A 15-year-old girl who stabbed two people in Tokyo’s Shibuya district on Saturday (Aug 20) and expressed intention to kill her family has refocused attention on troubled youth in Japan, in a nation where people are famously tolerant of others and where violent crime is rare.
The girl, who has not been named as she is a minor, told police she wanted to kill her family with whom she lives in Saitama Prefecture and to “see if people could die from stab wounds”.
Videos circulating of the attack showed passers-by comforting the two victims with others pinning the assailant down until police arrived. Three knives were recovered at the scene, police told local media.
The girl was arrested on suspicion of attempted murder after attacking a 53-year-old woman and her 19-year-old daughter on a street in Shibuya around 7.20pm on Saturday. Mother and daughter sustained stab wounds up to 10cm deep.
A child welfare expert has warned that the teenager – who reportedly told police she hoped to get the death sentence – is just the tip of an iceberg of a society with distressed and increasingly desperate young people who have nowhere to turn in Japan.

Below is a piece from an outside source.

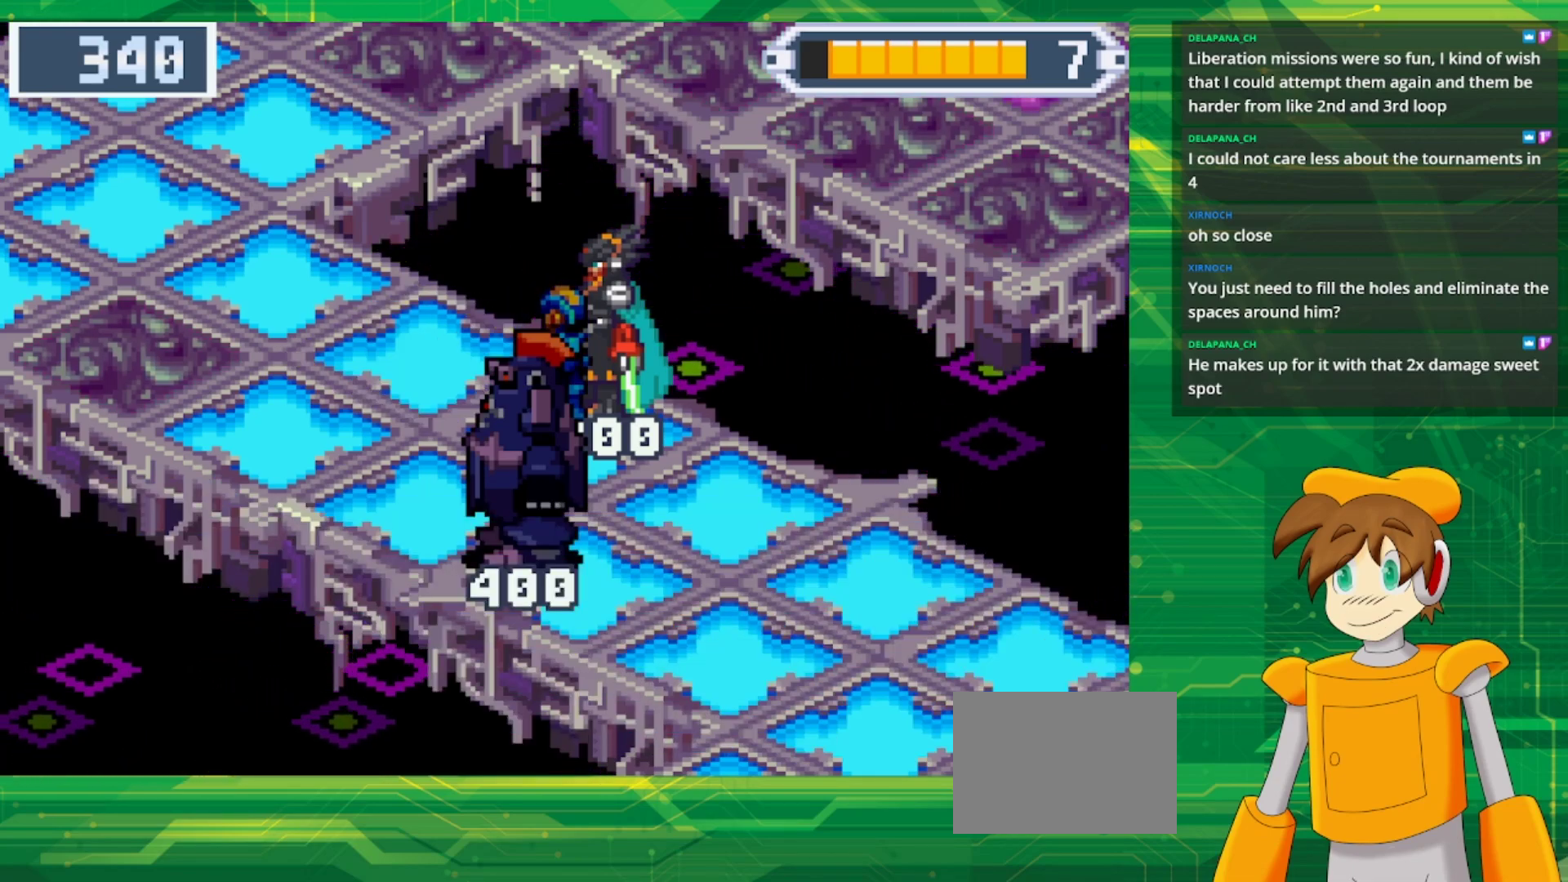
{"buttons": [], "events": []}
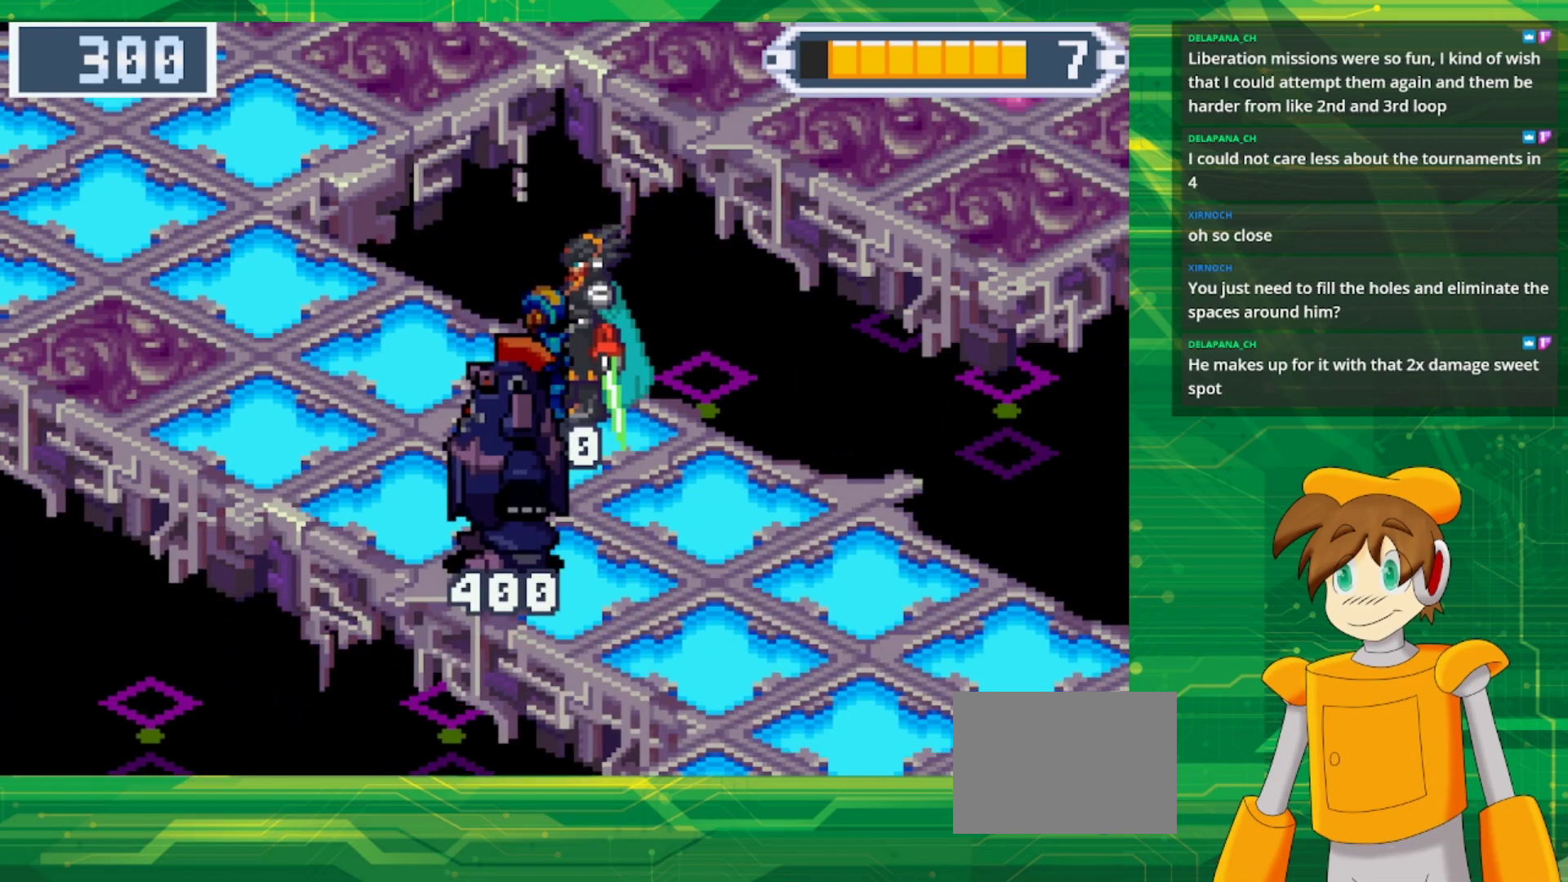
{"buttons": ["B", "DPAD_UP", "DPAD_LEFT"], "events": [[400, "B", "down"], [433, "DPAD_LEFT", "down"], [450, "DPAD_UP", "down"]]}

Fujiko Yamada, founder of the Child Maltreatment Centre, said her organisation had seen an increase in young people appealing for help.
“The problem in Japan is that children just do not know how to express the way they are feeling about everything that causes them stress, which is often related to relationships within their families,” she said.
Japanese schools have mandatory moral education classes during which pupils are taught respect for others, not to discriminate and to consider other people, “but that education does not include ways to protect themselves, either from physical threats from other people or from the stresses of everyday life”.
“The education system is just not giving them the skills they increasingly need to get by in modern society,” she said, adding that it’s often no better beyond schools.
A spate of knife attacks in Japan, a country typically known for its low rate of violent crime, in recent years has prompted local media to coin the term “kireru ” to describe frustrated young people suddenly losing control and lashing out. Attacks by teenage girls are usually far less frequent than those committed by males.
In August 2021, Yusuke Tsushima, 36, attacked fellow passengers on a train on the busy Odakyu Line in west Tokyo. Ten people were injured, with Tsushima’s fury largely directed at a 20-year-old female student.
Tsushima later told police he had been unable to find a girlfriend: “I have been wanting to kill happy-looking women for the past six years.”
Japanese netizens have been divided in opinion, with some demanding that the 15-year-old girl face a lengthy prison term and some expressing concern about mental health and fear about random attacks.
“I’ve been feeling more fearful of being in public places again lately,” said one message on the Yahoo Japan news site. “You never know what is going to come flying out from somewhere. I fear that Japan has become a dangerous country. It is of course wrong to hurt people, but we must do something about a society in which young people cannot have dreams.”
Another asked, “What was the family around her doing? Is it possible she was lonely, starved of love and possibly have some kind of developmental disability? There are so many things that we do not know, but I feel that the number of children and adults who do not understand each other’s pain is increasing.”
Others expressed less sympathy for the alleged assailant and called for tougher punishment, with a message on the online page for the Mainichi newspaper that said: “It is time for a change in the law. It is too much to ask for rehabilitation for people who do this kind of thing. If you hurt someone, you should not be allowed to live normally for the rest of your life.
“If we do not become more strict, then there will only be more cases such as this.”